Whitmer joins nearly every state in the country in maintaining a state of emergency to cope with the COVID-19 pandemic.
Credit: Courtesy photos
Gov. Gretchen Whitmer providing an update on when schools can resume in-person learning at a June 17 press conference.

LANSING, Mich. — Governor Whitmer today signed Executive Order 2020-127, which extends the state of emergency declaration related to the COVID-19 pandemic until July 16. 

In doing so, Governor Whitmer joins nearly every state in the country in maintaining a state of emergency to cope with the COVID-19 pandemic.

“The aggressive measures we took at the start of the COVID-19 pandemic have worked to flatten the curve, but there is still more to be done to prevent a second wave,” Whitmer said in a press release Thursday. “We owe it to the heroes on the front lines to keep doing our part by wearing a mask when in public and practicing social distancing. Now is not the time to get complacent. We must continue to stay vigilant and flexible in order to reduce the chance of a second wave.” 
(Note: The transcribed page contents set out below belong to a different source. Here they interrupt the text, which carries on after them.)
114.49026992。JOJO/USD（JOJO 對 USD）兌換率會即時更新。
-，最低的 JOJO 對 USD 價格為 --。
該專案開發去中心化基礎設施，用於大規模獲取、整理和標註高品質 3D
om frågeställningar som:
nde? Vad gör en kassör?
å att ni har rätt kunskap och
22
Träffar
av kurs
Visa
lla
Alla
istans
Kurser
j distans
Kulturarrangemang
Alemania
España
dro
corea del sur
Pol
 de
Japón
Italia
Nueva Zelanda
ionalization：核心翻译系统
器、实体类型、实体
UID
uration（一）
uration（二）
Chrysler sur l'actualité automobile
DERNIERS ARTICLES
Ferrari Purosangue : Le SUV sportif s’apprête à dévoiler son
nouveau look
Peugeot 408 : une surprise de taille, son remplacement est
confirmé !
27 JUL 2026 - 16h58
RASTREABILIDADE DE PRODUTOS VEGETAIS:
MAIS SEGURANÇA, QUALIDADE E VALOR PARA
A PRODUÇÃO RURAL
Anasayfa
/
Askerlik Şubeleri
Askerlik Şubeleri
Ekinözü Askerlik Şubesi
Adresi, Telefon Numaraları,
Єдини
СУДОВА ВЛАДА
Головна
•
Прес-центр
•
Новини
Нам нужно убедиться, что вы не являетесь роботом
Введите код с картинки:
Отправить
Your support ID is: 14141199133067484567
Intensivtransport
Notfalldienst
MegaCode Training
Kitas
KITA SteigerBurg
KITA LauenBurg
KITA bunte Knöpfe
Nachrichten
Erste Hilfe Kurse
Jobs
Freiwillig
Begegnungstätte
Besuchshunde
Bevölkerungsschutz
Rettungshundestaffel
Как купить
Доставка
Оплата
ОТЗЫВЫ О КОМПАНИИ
View the executive order in full here.

The press release cited a report by the Imperial College COVID-19 Response Team, saying the aggressive actions taken to protect Michiganders from the spread of COVID-19 have significantly lowered the number of cases and deaths that would have occurred had the state done nothing. Without intervention, Michigan might have experienced 28,000 more positive cases before June 1, the press release detailed.
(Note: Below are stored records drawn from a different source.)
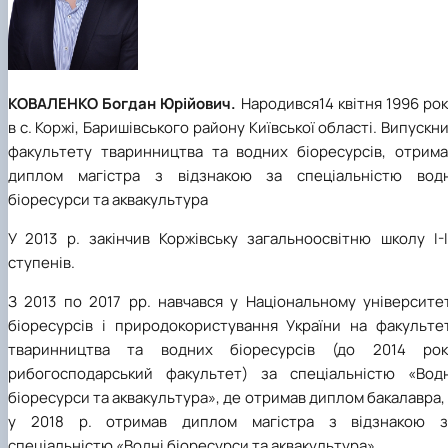
КОВАЛЕНКО Богдан Юрійович.
Народився14 квітня 1996 ро
в с. Коржі, Баришівського району Київської області. Випускн
факультету тваринництва та водних біоресурсів, отрима
диплом магістра з відзнакою за спеціальністю водн
біоресурси та аквакультура
У 2013 р. закінчив Коржівську загальноосвітню школу І-І
ступенів.
З 2013 по 2017 рр. навчався у Національному університет
біоресурсів і природокористування України на факультет
тваринництва та водних біоресурсів (до 2014 рок
рибогосподарський факультет) за спеціальністю «Водн
біоресурси та аквакультура», де отримав диплом бакалавра,
у 2018 р. отримав диплом магістра з відзнакою з
спеціальністю «Водні біоресурси та аквакультура».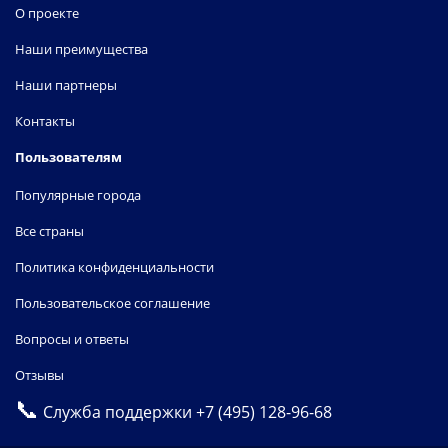
О проекте
Наши преимущества
Наши партнеры
Контакты
Пользователям
Популярные города
Все страны
Политика конфиденциальности
Пользовательское соглашение
Вопросы и ответы
Отзывы
📞
Служба поддержки
+7 (495) 128-96-68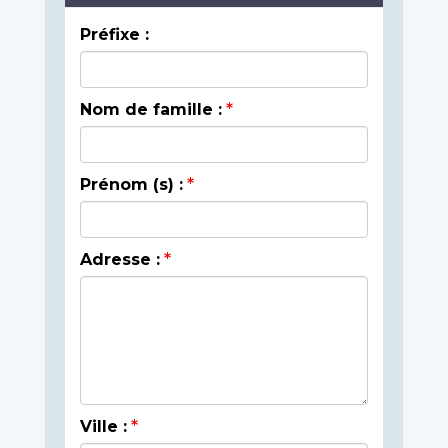
Préfixe :
Nom de famille :
Prénom (s) :
Adresse :
Ville :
“The data backs it up: The Stay Home, Stay Safe Order undeniably saved lives,” Whitmer continued. “Very few states dropped their infection rate as low and for as long as Michigan has, and I want thank everyone who stepped up to do their part to protect our communities.” 

With the reduction in COVID-19 case counts, Gov. Whitmer has relaxed restrictions over the last several weeks on business activities and daily life. 

On June 1, she announced that most of the state would move to Phase 4 of the governor’s Start plan, allowing retailers and restaurants to resume operations. Hair salons and other personal care services followed two weeks later. 

On June 10, the Upper Peninsula and the region surrounding Traverse City were moved to phase 5 allowing for the reopening of movie theaters, gyms and bowling alleys. 

If current trends continue the rest of the state will be moved to phase 5 by July 4. 

The state of emergency also is the foundation for previous orders that make a larger range of people eligible for unemployment for an additional six weeks, pauses evictions, and requires masks and continued social distancing.